The main CUDA Graph task, update_means
, must not run before all required data has settled down. It precedes a condition task that circles back to itself until we reach M
iterations. When iteration completes, the condition task directs the execution path to the CUDA graph, h2d
, to copy the results of clusters to h_mx
and h_my
and then deallocate all GPU memory.
Benchmarking
We run three versions of k-means, sequential CPU, parallel CPUs, and one GPU, on a machine of 12 Intel i7-8700 CPUs at 3.20 GHz and a Nvidia RTX 2080 GPU using various numbers of 2D point counts and iterations.
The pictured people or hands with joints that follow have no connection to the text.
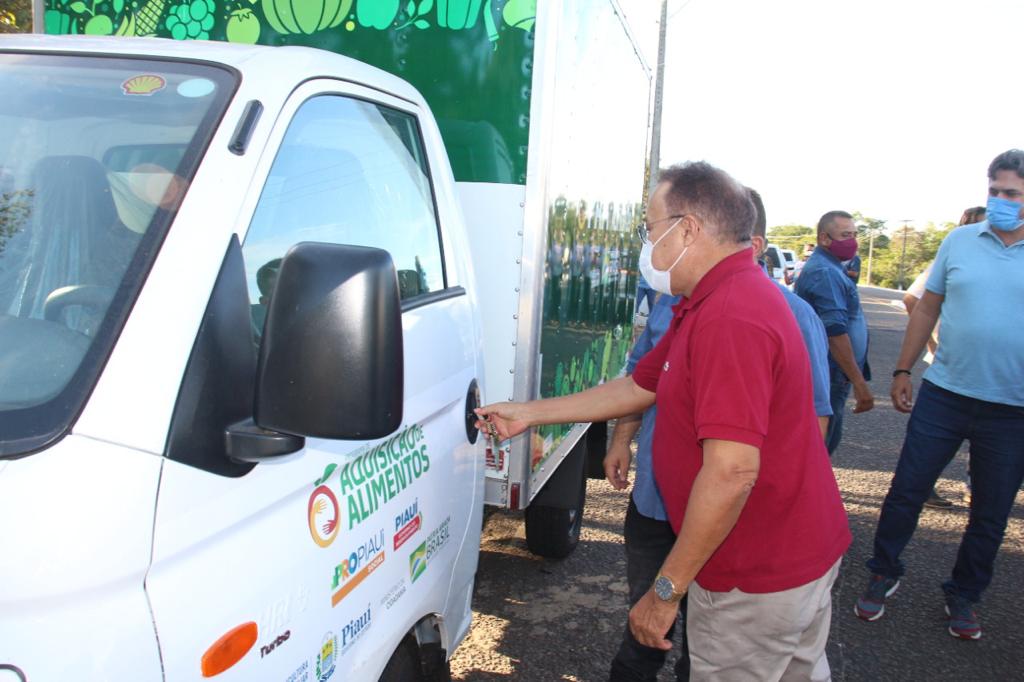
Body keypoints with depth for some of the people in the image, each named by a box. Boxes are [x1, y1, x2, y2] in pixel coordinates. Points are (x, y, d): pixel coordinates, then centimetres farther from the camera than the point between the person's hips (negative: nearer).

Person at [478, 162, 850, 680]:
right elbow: (638, 388, 13)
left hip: (758, 580, -10)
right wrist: (527, 414, 15)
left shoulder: (728, 317, -28)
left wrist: (666, 589, -24)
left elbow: (732, 471, -33)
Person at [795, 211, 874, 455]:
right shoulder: (826, 272, -18)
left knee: (829, 438, 19)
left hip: (823, 375, 11)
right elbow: (836, 333, -25)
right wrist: (859, 382, -24)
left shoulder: (824, 267, 17)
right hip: (829, 378, -11)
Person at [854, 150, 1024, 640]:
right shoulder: (960, 241, 1)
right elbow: (927, 309, 7)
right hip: (943, 394, 1)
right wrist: (902, 370, 5)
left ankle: (963, 596, 33)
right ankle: (883, 574, 27)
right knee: (905, 491, 7)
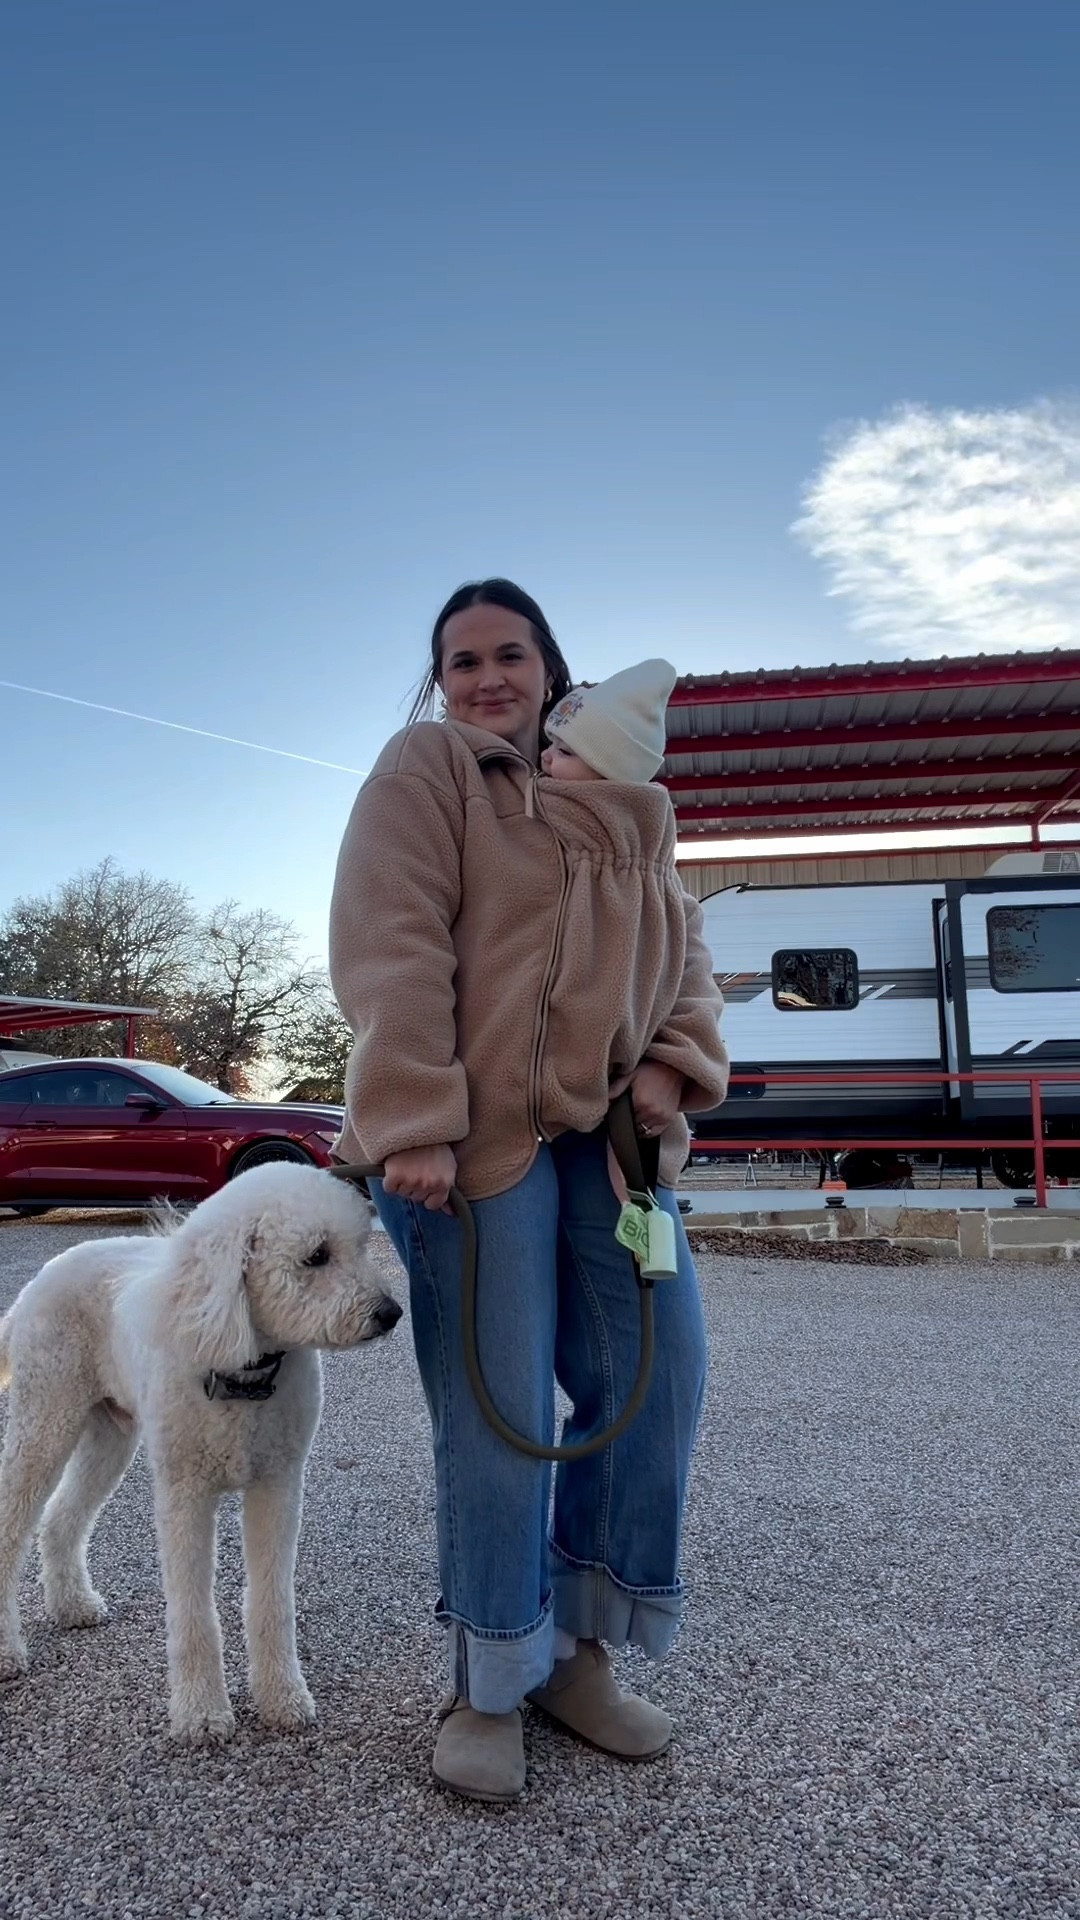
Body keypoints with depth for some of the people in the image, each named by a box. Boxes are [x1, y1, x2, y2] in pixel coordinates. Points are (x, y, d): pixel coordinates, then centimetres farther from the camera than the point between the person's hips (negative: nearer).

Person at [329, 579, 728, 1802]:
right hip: (474, 1133, -6)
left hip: (610, 1130, 6)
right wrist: (414, 1122, -20)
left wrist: (674, 1061, -1)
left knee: (661, 1373, 4)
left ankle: (580, 1650, 23)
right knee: (499, 1412, -3)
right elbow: (393, 949, -11)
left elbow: (681, 950, 19)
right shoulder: (425, 767, 1)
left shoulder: (623, 806, 19)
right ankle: (488, 1688, 19)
N | K | M | CPU Sequential | CPU Parallel | GPU |
---|---|---|---|---|---|
10 | 5 | 10 | 0.14 ms | 77 ms | 1 ms |
100 | 10 | 100 | 0.56 ms | 86 ms | 7 ms |
1000 | 10 | 1000 | 10 ms | 98 ms | 55 ms |
10000 | 10 | 10000 | 1006 ms | 713 ms | 458 ms |
100000 | 10 | 100000 | 102483 ms | 49966 ms | 7952 ms |
When the number of points is larger than 10K, both parallel CPU and GPU implementations start to pick up the speed over than the sequential version.